THE TEETH; THE VARIOUS KINDS OF TEETH; IN WHAT ANIMALS THEY ARE NOT ON BOTH SIDES OF THE MOUTH: ANIMALS WHICH HAVE HOLLOW TEETH.
Teeth are arranged in three different ways, serrated, in one continuous row, or else protruding from the mouth. When serrated they unite
together, just like those of a comb, in order that they may not be worn by rubbing against one another, as in serpents, fishes, and dogs, for instance. In some creatures they are set in one continuous row, man and the horse, for instance; while in the wild boar, the elephant, and the hippopotamus, they protrude from the mouth. Among those set in one continuous row, the teeth which divide the food are broad and sharp, while those which grind it are double; the teeth which lie between the incisive and the molar teeth, are those known as the canine or dog-teeth; these are by far the largest in those animals which have serrated teeth. Those animals which have continuous rows of teeth, have them either situate on both sides of the mouth, as in the horse, or else have no fore-teeth in the upper part of the mouth, as is the case with oxen, sheep, and all the animals that ruminate. The she-goat has no upper teeth, except the two front ones. No animals which have serrated teeth, have them protruding from the mouth; among these, too, the females rarely have them; and to those that do have them, they are of no use: hence it is, that while the boar strikes, the sow bites.

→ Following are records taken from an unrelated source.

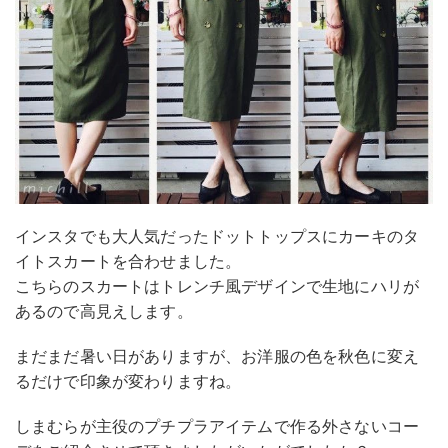
インスタでも大人気だったドットトップスにカーキのタ
イトスカートを合わせました。
こちらのスカートはトレンチ風デザインで生地にハリが
あるので高見えします。
まだまだ暑い日がありますが、お洋服の色を秋色に変え
るだけで印象が変わりますね。
しまむらが主役のプチプラアイテムで作る外さないコー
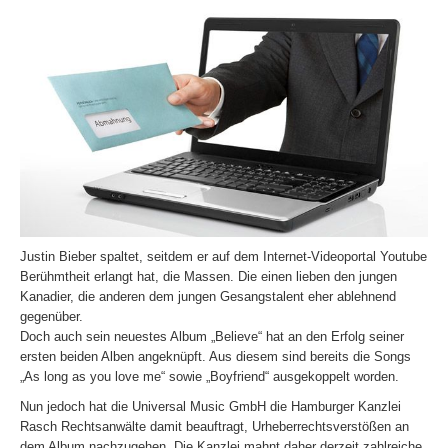
Justin Bieber spaltet, seitdem er auf dem Internet-Videoportal Youtube
Berühmtheit erlangt hat, die Massen. Die einen lieben den jungen
Kanadier, die anderen dem jungen Gesangstalent eher ablehnend
gegenüber.
Doch auch sein neuestes Album „Believe“ hat an den Erfolg seiner
ersten beiden Alben angeknüpft. Aus diesem sind bereits die Songs
„As long as you love me“ sowie „Boyfriend“ ausgekoppelt worden.
Nun jedoch hat die Universal Music GmbH die Hamburger Kanzlei
Rasch Rechtsanwälte damit beauftragt, Urheberrechtsverstößen an
dem Album nachzugehen. Die Kanzlei mahnt daher derzeit zahlreiche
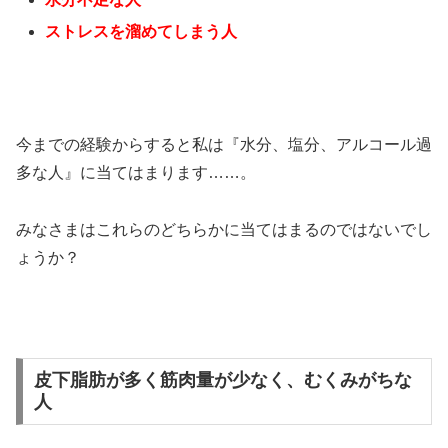
ストレスを溜めてしまう人
今までの経験からすると私は『水分、塩分、アルコール過
多な人』に当てはまります……。
みなさまはこれらのどちらかに当てはまるのではないでし
ょうか？
皮下脂肪が多く筋肉量が少なく、むくみがちな
人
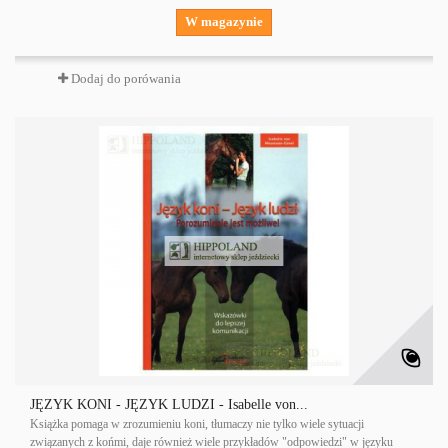
W magazynie
Dodaj do porówania
JĘZYK KONI - JĘZYK LUDZI - Isabelle von...
Książka pomaga w zrozumieniu koni, tłumaczy nie tylko wiele sytuacji
związanych z końmi, daje również wiele przykładów "odpowiedzi" w języku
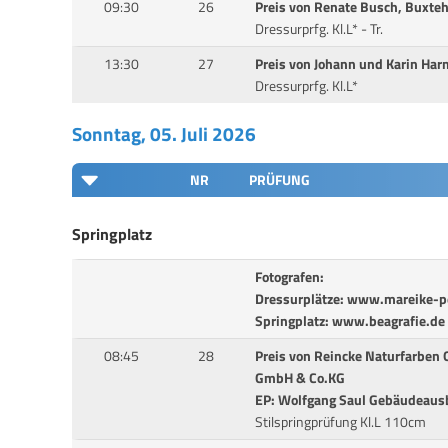
09:30
26
Preis von Renate Busch, Buxte
Dressurprfg. Kl.L* - Tr.
13:30
27
Preis von Johann und Karin Ha
Dressurprfg. Kl.L*
Sonntag, 05. Juli 2026
NR
PRÜFUNG
Springplatz
Fotografen:
Dressurplätze: www.mareike-pe
Springplatz: www.beagrafie.de
08:45
28
Preis von Reincke Naturfarben
GmbH & Co.KG
EP: Wolfgang Saul Gebäudeau
Stilspringprüfung Kl.L 110cm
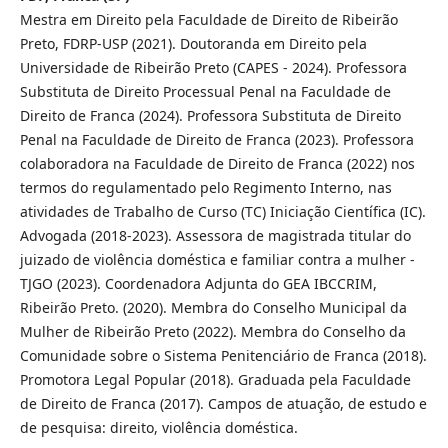
Mestra em Direito pela Faculdade de Direito de Ribeirão
Preto, FDRP-USP (2021). Doutoranda em Direito pela
Universidade de Ribeirão Preto (CAPES - 2024). Professora
Substituta de Direito Processual Penal na Faculdade de
Direito de Franca (2024). Professora Substituta de Direito
Penal na Faculdade de Direito de Franca (2023). Professora
colaboradora na Faculdade de Direito de Franca (2022) nos
termos do regulamentado pelo Regimento Interno, nas
atividades de Trabalho de Curso (TC) Iniciação Científica (IC).
Advogada (2018-2023). Assessora de magistrada titular do
juizado de violência doméstica e familiar contra a mulher -
TJGO (2023). Coordenadora Adjunta do GEA IBCCRIM,
Ribeirão Preto. (2020). Membra do Conselho Municipal da
Mulher de Ribeirão Preto (2022). Membra do Conselho da
Comunidade sobre o Sistema Penitenciário de Franca (2018).
Promotora Legal Popular (2018). Graduada pela Faculdade
de Direito de Franca (2017). Campos de atuação, de estudo e
de pesquisa: direito, violência doméstica.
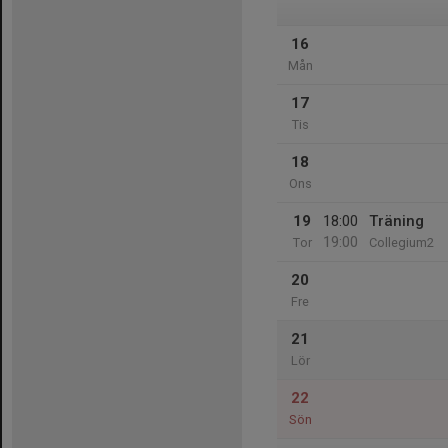
16
Mån
17
Tis
18
Ons
19
18:00
Träning
19:00
Tor
Collegium2
20
Fre
21
Lör
22
Sön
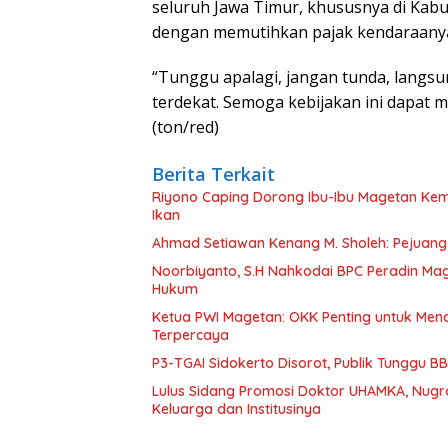
seluruh Jawa Timur, khususnya di Ka
dengan memutihkan pajak kendaraanya,
“Tunggu apalagi, jangan tunda, langsu
terdekat. Semoga kebijakan ini dapat
(ton/red)
Berita Terkait
Riyono Caping Dorong Ibu-Ibu Magetan Ke
Ikan
Ahmad Setiawan Kenang M. Sholeh: Pejuang K
Noorbiyanto, S.H Nahkodai BPC Peradin Ma
Hukum
Ketua PWI Magetan: OKK Penting untuk Menc
Terpercaya
P3-TGAI Sidokerto Disorot, Publik Tunggu 
Lulus Sidang Promosi Doktor UHAMKA, Nugr
Keluarga dan Institusinya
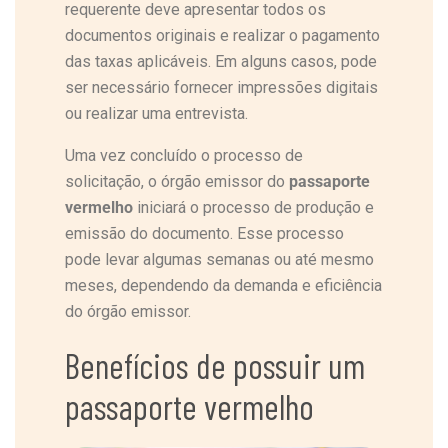
requerente deve apresentar todos os
documentos originais e realizar o pagamento
das taxas aplicáveis. Em alguns casos, pode
ser necessário fornecer impressões digitais
ou realizar uma entrevista.
Uma vez concluído o processo de
solicitação, o órgão emissor do
passaporte
vermelho
iniciará o processo de produção e
emissão do documento. Esse processo
pode levar algumas semanas ou até mesmo
meses, dependendo da demanda e eficiência
do órgão emissor.
Benefícios de possuir um
passaporte vermelho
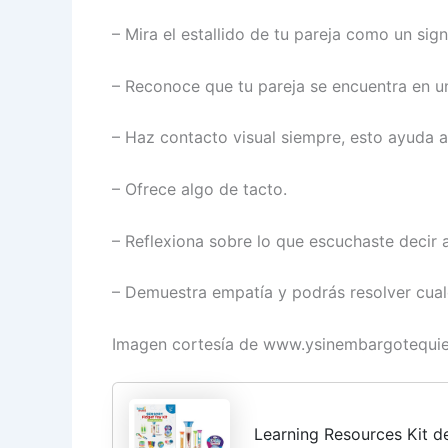
– Mira el estallido de tu pareja como un si
– Reconoce que tu pareja se encuentra en u
– Haz contacto visual siempre, esto ayuda 
– Ofrece algo de tacto.
– Reflexiona sobre lo que escuchaste decir a
– Demuestra empatía y podrás resolver cualq
Imagen cortesía de www.ysinembargotequie
Learning Resources Kit d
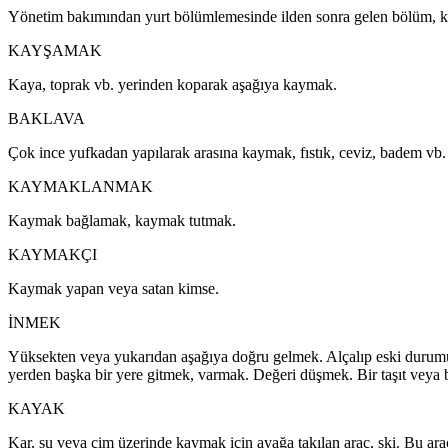
Yönetim bakımından yurt bölümlemesinde ilden sonra gelen bölüm, 
KAYŞAMAK
Kaya, toprak vb. yerinden koparak aşağıya kaymak.
BAKLAVA
Çok ince yufkadan yapılarak arasına kaymak, fıstık, ceviz, badem vb. k
KAYMAKLANMAK
Kaymak bağlamak, kaymak tutmak.
KAYMAKÇI
Kaymak yapan veya satan kimse.
İNMEK
Yüksekten veya yukarıdan aşağıya doğru gelmek. Alçalıp eski duru
yerden başka bir yere gitmek, varmak. Değeri düşmek. Bir taşıt ve
KAYAK
Kar, su veya çim üzerinde kaymak için ayağa takılan araç, ski. Bu arac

No animal with horns has projecting teeth; and all such teeth are hollow, while in other animals the teeth are solid. All fish have the teeth serrated, with the exception of the scarus, this being the only one among the aquatic animals that has them level at the edges. In addition to this, there are many fishes that have teeth upon the tongue and over the whole of the mouth, in order that, by the multitude of the bites which they inflict, they may soften those articles of food which they could not possibly manage by tearing. Many animals, also, have teeth in the palate, and even in the tail; in addition to which, some have them inclining to the interior of the mouth, that the food may not fall out, the animal itself having no other means of retaining it there.